Your Action Plan: 6 Steps to Make the Most of the Telehealth Extension
- Verify your Medicare enrollment status and NPI information today. If you are credentialed as a Medicare provider, log into the Provider Enrollment, Chain, and Ownership System (PECOS) and confirm your information is current. Errors in name, taxonomy code, or NPI can lead to denied claims, and the most common billing mistakes are entirely preventable administrative oversights.
- Update your telehealth informed consent forms. Your consent documents should specifically address telehealth delivery, including the platform you use, your privacy safeguards, how you handle technology failures, and the jurisdiction where services are considered delivered. Many clinicians have outdated forms that predate recent telehealth guidance from their licensing boards.
- Explore your geographic reach through licensure compacts. If you are a psychologist, PSYPACT currently covers more than 40 states, allowing you to see patients across state lines without individual licensure applications. Social workers and counselors have similar compacts expanding rapidly. Two years of stable telehealth policy is precisely the planning horizon you need to pursue additional state licensure strategically.
- Assess your telehealth platform for HIPAA compliance. Make sure your video platform has a signed Business Associate Agreement in place. Not all popular video tools are HIPAA-compliant by default. Your state licensing board may also have specific guidance on acceptable platforms, check for any updates published in the past year.
- Market your telehealth availability explicitly. Many potential clients do not know they have the option to work with a clinician remotely. Update your Psychology Today profile, your Google Business Profile, and your website to clearly state that you offer telehealth sessions and which states you are licensed in. Specificity in your listings increases discoverability and reduces friction for clients searching for remote care.
- Begin planning now for the 2027 expiration. The flexibilities run through December 31, 2027. That sounds far away, but it is less than two years. Start tracking advocacy conversations through your professional associations, APA, NASW, AMHCA, and consider adding your voice to efforts to make permanent what has proven to be valuable. Legislative advocacy is a legitimate part of protecting your business.
The Bottom Line
Dr. Vasquez no longer has to hold her breath. Neither do you.
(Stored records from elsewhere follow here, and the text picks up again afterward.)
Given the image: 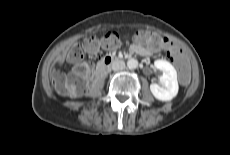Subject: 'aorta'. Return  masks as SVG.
<instances>
[{
  "label": "aorta",
  "instance_id": "aorta-1",
  "mask_svg": "<svg viewBox=\"0 0 230 155\" xmlns=\"http://www.w3.org/2000/svg\"><path fill=\"white\" fill-rule=\"evenodd\" d=\"M127 67L129 69H136L138 67V61L134 58H131L127 61Z\"/></svg>",
  "mask_w": 230,
  "mask_h": 155
}]
</instances>
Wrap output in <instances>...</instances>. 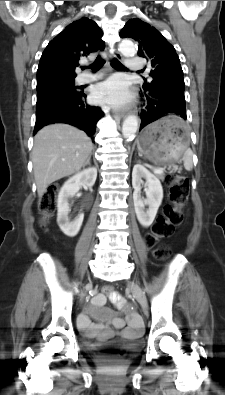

The 2026 Medicare telehealth extension gives private practice clinicians something rare and valuable: a clear, stable planning window. Two years is enough time to systematize your telehealth workflow, expand your geographic reach, update your compliance documentation, and market your services to clients who need them. The clinicians who treat this extension as a planning opportunity, not just a temporary reprieve, will be the ones who build practices that are both sustainable for themselves and genuinely accessible for the communities they serve. The policy has done its part. Now it is your turn.